Project Decision Log

Project: AWS Lambda ARM vs x86 Benchmark

This document tracks all significant architectural and technical decisions that affect the codebase structure, implementation approach, and benchmark methodology.

Decision Summary

Approved Decisions

D001: Project Scope - Comprehensive ARM vs x86 benchmark
D002: Infrastructure Tool - AWS CDK (TypeScript)
D003: Workload Types - 3 single-threaded synthetic workloads
D004: Testing Strategy - Forced cold starts + warm start testing
D005: Data Storage - DynamoDB + CloudWatch
D006: Analysis Tools - Python (pandas, matplotlib, scipy)
D007: Security - CDK Nag for automated checks
D008: Runtime Versions - Python 3.13/3.12/3.11, Node.js 22/20, Rust
D009: [CRITICAL] Zero-Overhead Data Collection - CloudWatch REPORT parsing
D010: Node.js Language - TypeScript with esbuild
D011: [CRITICAL] AWS SDK Strategy - No SDK for CPU/Memory, runtime SDK for Light workload
D012: Testing Strategy - No unit tests for benchmark code
D015: [CRITICAL] Optimized Deployment Strategy - Dynamic memory configuration at runtime
D016: [SUPERSEDED] Graduated Memory Allocation - Replaced by fixed 100 MB array (see D018)
D017: Rust Runtime Support - Add Rust via cargo-lambda-cdk construct
D018: [CRITICAL] Fixed Memory Workload - Memory-intensive uses constant 100 MB array

D001: Project Scope

Date: 2025-10-25 | Status: Approved | Updated: 2025-11-14

Decision: Benchmark AWS Lambda ARM (Graviton) vs x86 performance across multiple runtimes, architectures, memory configurations, and workload types.

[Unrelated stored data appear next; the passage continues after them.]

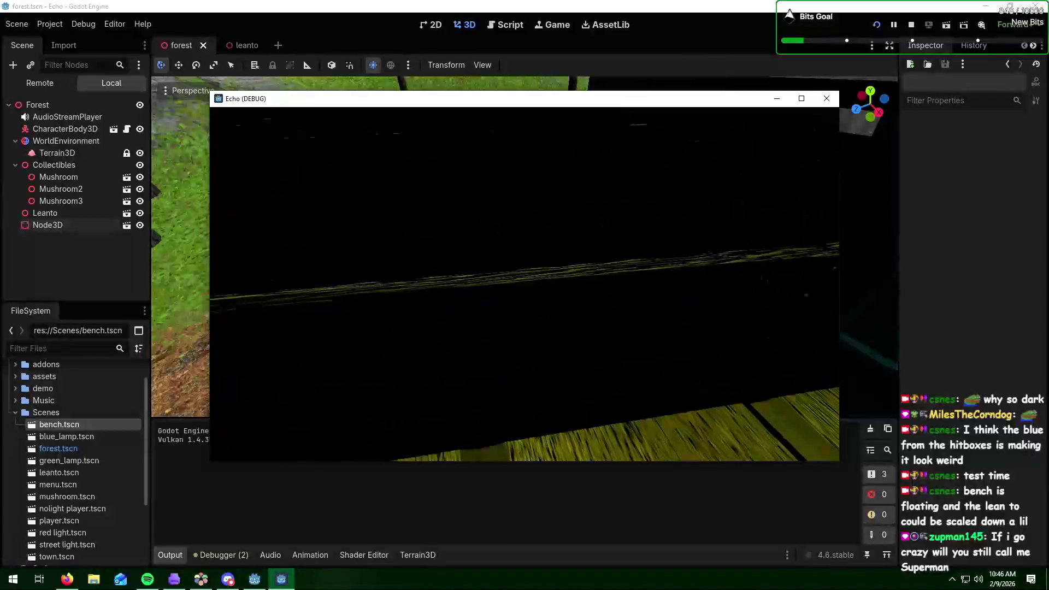
pyautogui.click(826, 98)
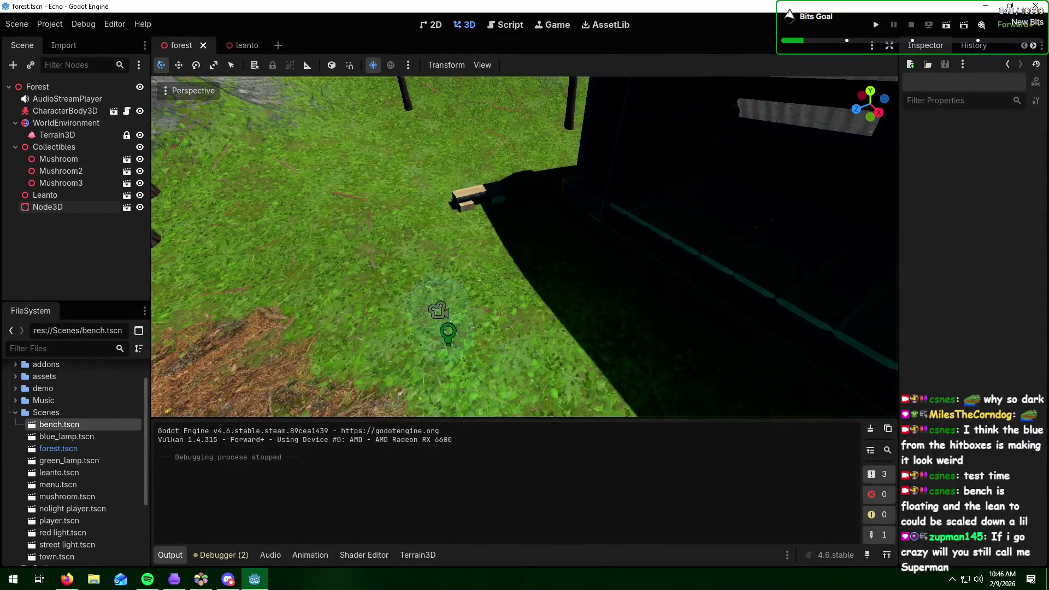
pyautogui.press('alt+Tab')
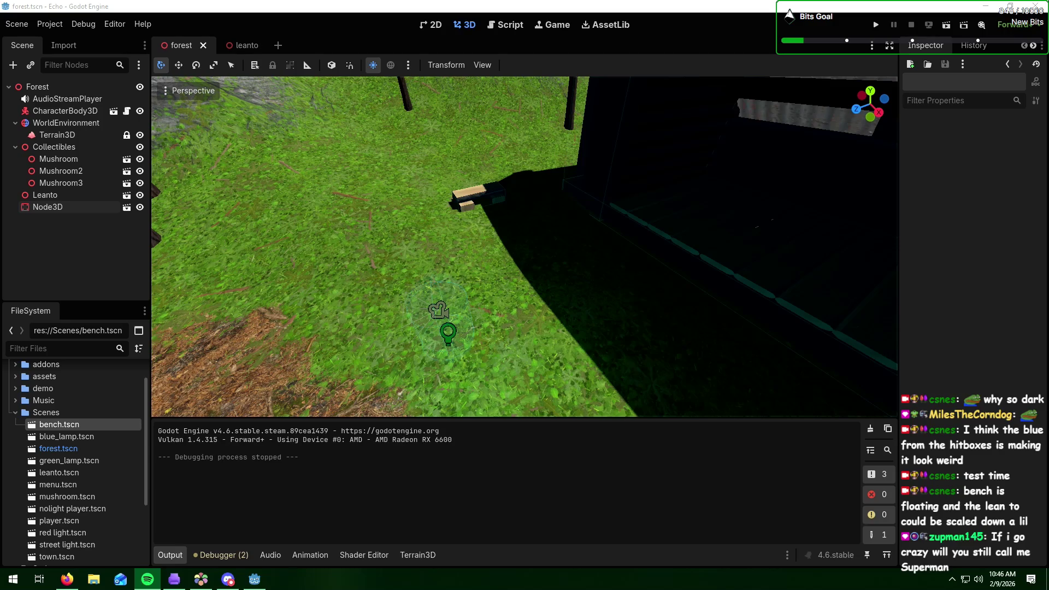
pyautogui.press('alt+Tab')
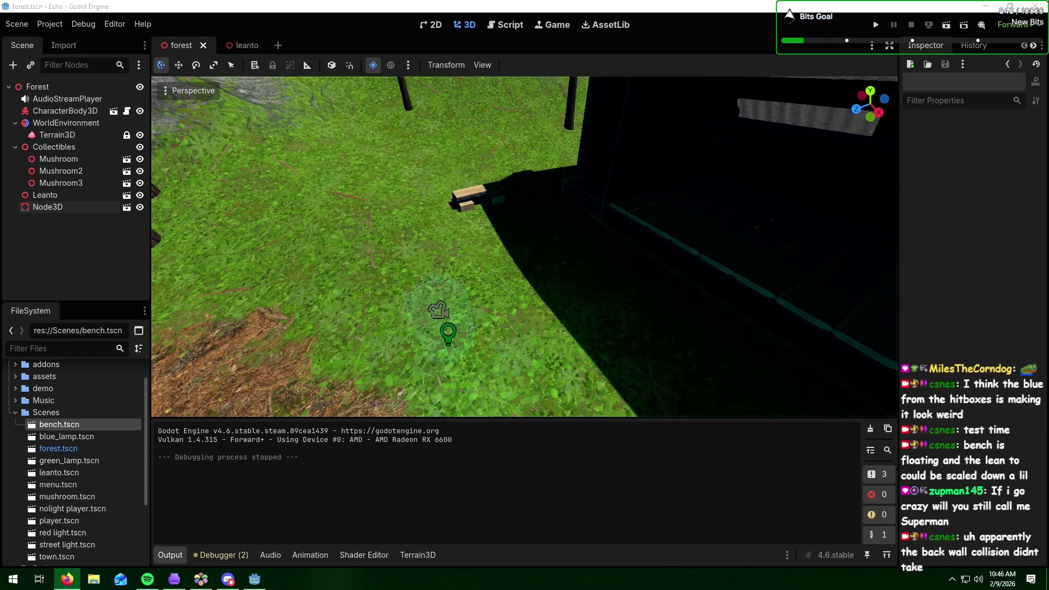
pyautogui.click(244, 45)
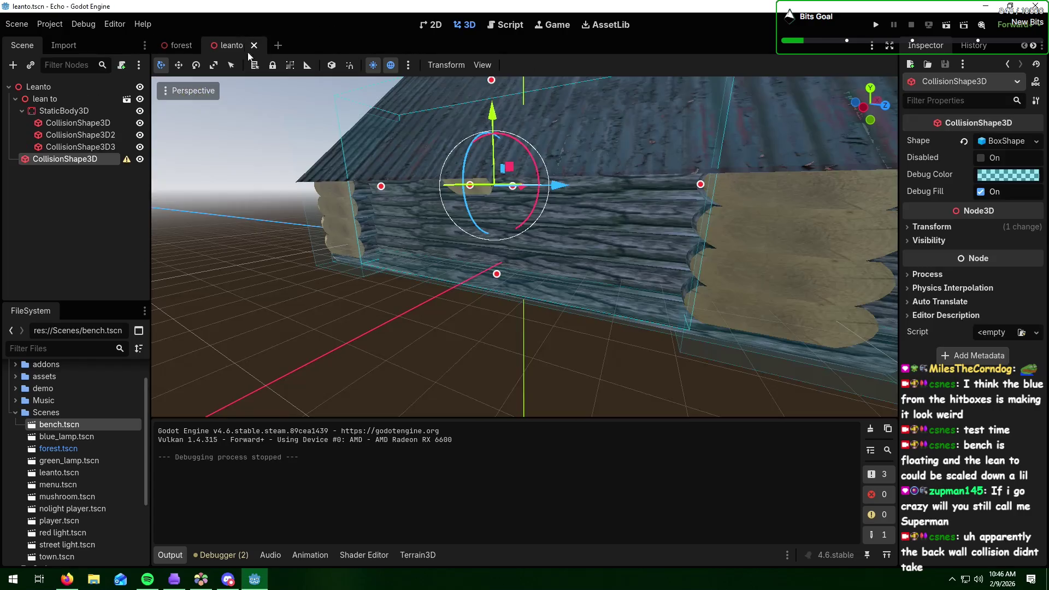
# - Widen the back-wall collision box along X to about 3.03 using its red Size X handle
pyautogui.moveTo(536, 250); pyautogui.dragTo(336, 277)
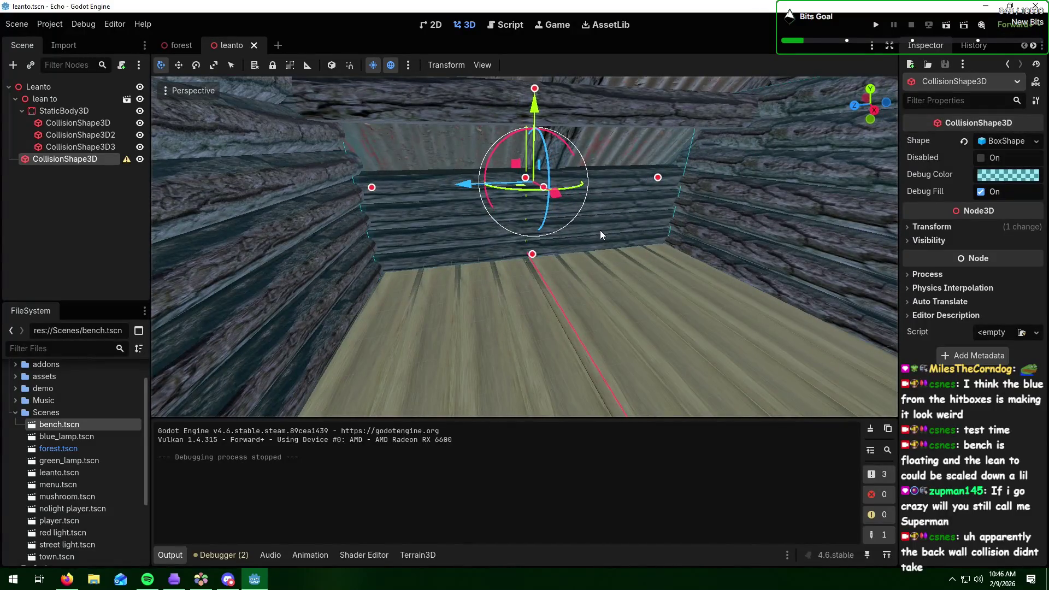
pyautogui.moveTo(542, 191); pyautogui.dragTo(543, 194)
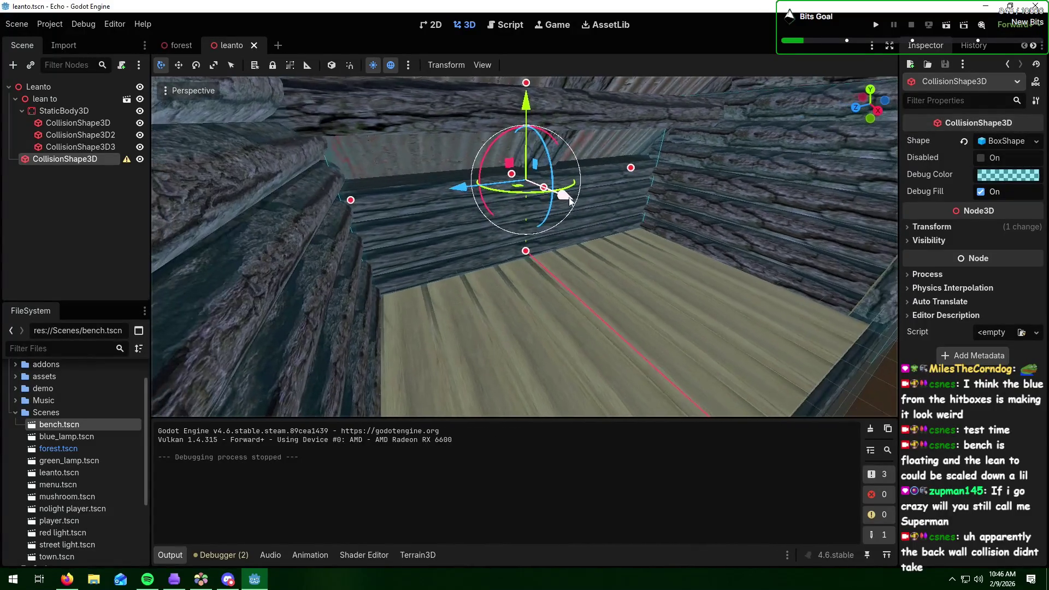
pyautogui.scroll(5, 545, 189)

Rationale: Updates 2023 AWS blog measurements with current runtime versions.

D002: Infrastructure as Code Tool

Date: 2025-10-25 | Status: Approved

Decision: Use AWS CDK (TypeScript) for all infrastructure.

Rationale: CDK provides type safety, reusable constructs, and programmatic generation of resources.

D003: Workload Types

Date: 2025-10-25 | Status: Approved | Updated: 2025-11-07

Decision: Implement 3 single-threaded synthetic workloads:

CPU-Intensive - SHA-256 hashing loop (pure compute, no I/O)
Memory-Intensive - Large array generation and sorting (tests memory scaling)
Light - DynamoDB batch write (5 items) + batch read (I/O-bound baseline)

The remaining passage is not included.